In recent times, this traditional English village of timber-framed, and golden Cotswold stone houses has appeared in Downton Abbey, the BBC’s Pride and Prejudice and Cranford; in Harry Potter and the Half-Blood Prince, Harry Potter and the Chamber of Secrets, Harry Potter and the Philosopher’s Stone; and in the film Wolfman. Lacock Abbey also featured in The Other Boleyn Girl and its cloisters were used for Hogwarts classrooms.
All of this, plus the fact that the National Trust looks after Lacock, makes it easy to forget that this is another one of those impossibly pretty, tiny English villages where people—a population of about 1,100—actually live and work.
The village is about three miles from Chippenham, signposted from the A350. Although there is no visitor parking within the village, you can drive through it and there is pay and display visitor parking about 220 yards from the village. If you are touring the Cotswolds or planning a visit to the UNESCO World Heritage Sites of Bath, Avebury and Stonehenge, a visit to Lacock will fit right in.

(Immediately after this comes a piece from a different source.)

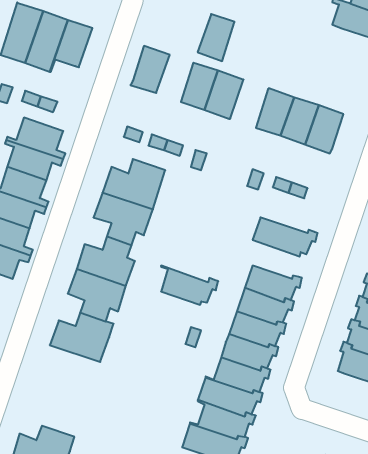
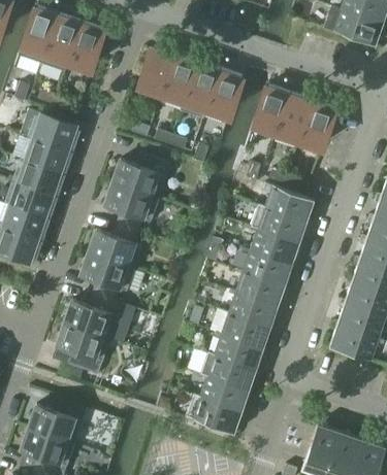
building: [198,14,235,61] -> [161,58,195,101]
building: none -> [257,184,314,222]
building: [161,266,218,305] -> [250,228,302,264]
building: none -> [56,325,109,376]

The village itself is wonderful to walk through. It’s atmospheric and photogenic and there are several tea rooms, a hotel with a pub, and local shops worth exploring. All of that, save the small pay and display parking fee (free for members of the National Trust), is free. An admission fee covers entry to the nearly 800-year old Abbey and grounds—not a religious establishment but a home since the 1540s—and to the Fox Talbot Museum in the 16th century Tithe Barn. Of the original abbey, the medieval cloisters, a sacristy and chapter house remain.
William Fox Talbot, who inherited Lacock Abbey, was pioneer in the early days of photography. He perfected the technique of preserving negative images so that photographs could be duplicated by being printed and fixed on photographic paper. The museum created in his home and in his honor features permanent and temporary exhibitions of early as well as modern photography.